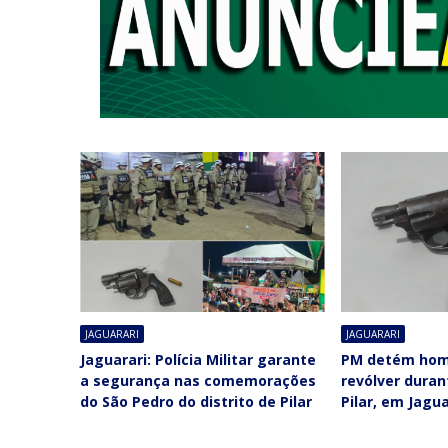
JAGUARARI
JAGUARARI
Jaguarari: Polícia Militar garante
PM detém hom
a segurança nas comemorações
revólver duran
do São Pedro do distrito de Pilar
Pilar, em Jagua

• **Exercise**:
The expected output is the full data above, reproduced exactly with no images.

• **Response**:
JAGUARARI
JAGUARARI
Jaguarari: Polícia Militar garante
PM detém hom
a segurança nas comemorações
revólver duran
do São Pedro do distrito de Pilar
Pilar, em Jagua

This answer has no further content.